The federal fuel tax credit allows companies to reduce their taxable income dollar for dollar based on specific types of fuel costs. However, it is not available to all individuals. It is primarily meant for off-highway business use and only covers certain kinds of fuel. It can only be claimed on a tax return and requires proper documentation. In addition to federal taxes, many states offer their own fuel tax credits to encourage businesses to invest in alternative-fuel machinery and vehicles. It’s important to consult with a knowledgeable tax and financial professional before claiming any fuel-related tax credits.
Eligible entities include individuals, corporations, C-corporations, S-corporations, and pass-through entities such as partnerships, S-partnerships, and LLCs. It also includes state and local governments. It may also be claimed by certain nontaxable entities that dispense alternative fuel for their own on-site use, such as public transit systems or the operators of intercity, local, and school buses.

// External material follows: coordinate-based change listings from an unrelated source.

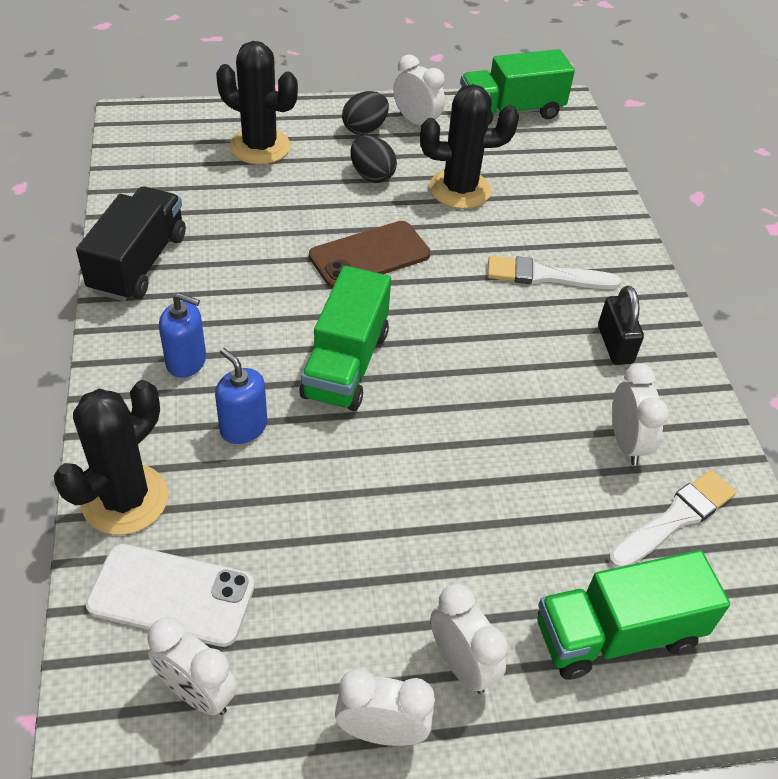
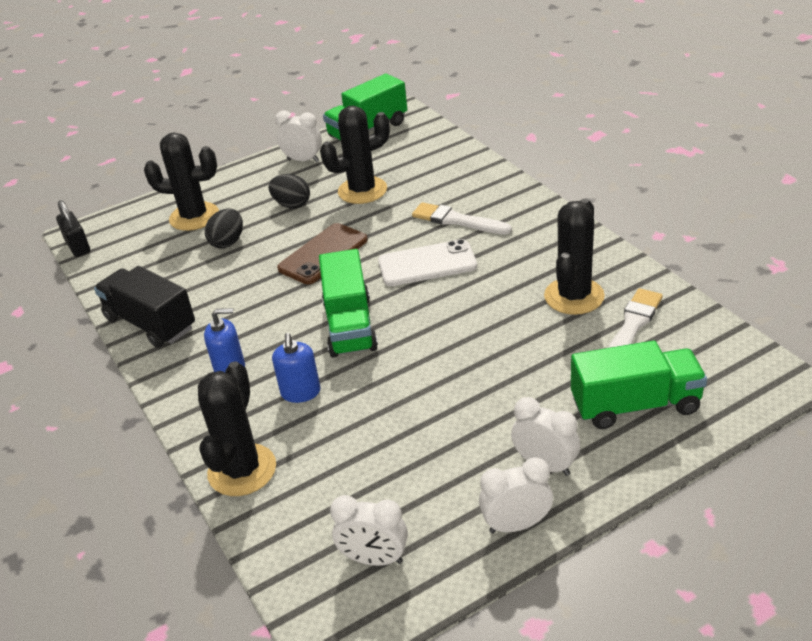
camera: 15 degrees left, 10 degrees down
black truck [76,186,186,301] -> black truck turned 45 degrees counterclockwise [94,266,195,348]
white phone [85,544,255,647] -> white phone moved to [378,239,477,286]
blue soap dispenser [215,348,267,444] -> blue soap dispenser turned 120 degrees counterclockwise [272,333,321,403]
black egg [342,91,389,135] -> black egg moved to [205,209,243,249]
white brush [487,256,621,289] -> white brush turned 45 degrees clockwise [412,202,512,234]
green truck [537,550,730,680] -> green truck turned 150 degrees counterclockwise [571,340,707,429]
black padlock [598,286,644,365] -> black padlock moved to [56,200,90,257]
white clock [612,363,669,465] -> black cactus [544,199,605,315]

How to Claim the Fuel Tax Credit?
To claim a fuel tax credit, you’ll need to fill out Form 4136, Credit for Federal Tax Paid on Fuels, with your return each year. You can also file quarterly claims for refunds on fuel taxes with Form 720, Quarterly Federal Excise Tax Return. The more precise you can be when listing the gallons purchased and the fuel tax rate that applies, the more accurately your claim will be calculated. You’ll also need to have a record of your fuel purchases and the types of equipment they’re used in. A good way to do this is to separate your fuel or fleet cards by purpose and use, so you can keep track of what is taxable and what isn’t.
The fuel tax credit amount is calculated by multiplying the number of gallons purchased for nontaxable uses during the year by the applicable rate. The current rate for gasoline is $0.184 per gallon, while diesel fuel and kerosene rates are $0.244 per gallon.
The IRS has uncovered significant fraud related to the fuel tax credit in recent years, and it is watching for fraudulent claims this filing season. Generally, fraudulent fuel tax credits are filed by dishonest third parties who falsely tell individuals they qualify for the credit. In other cases, identity thieves file bogus claims to inflate the dollar amount of their refunds.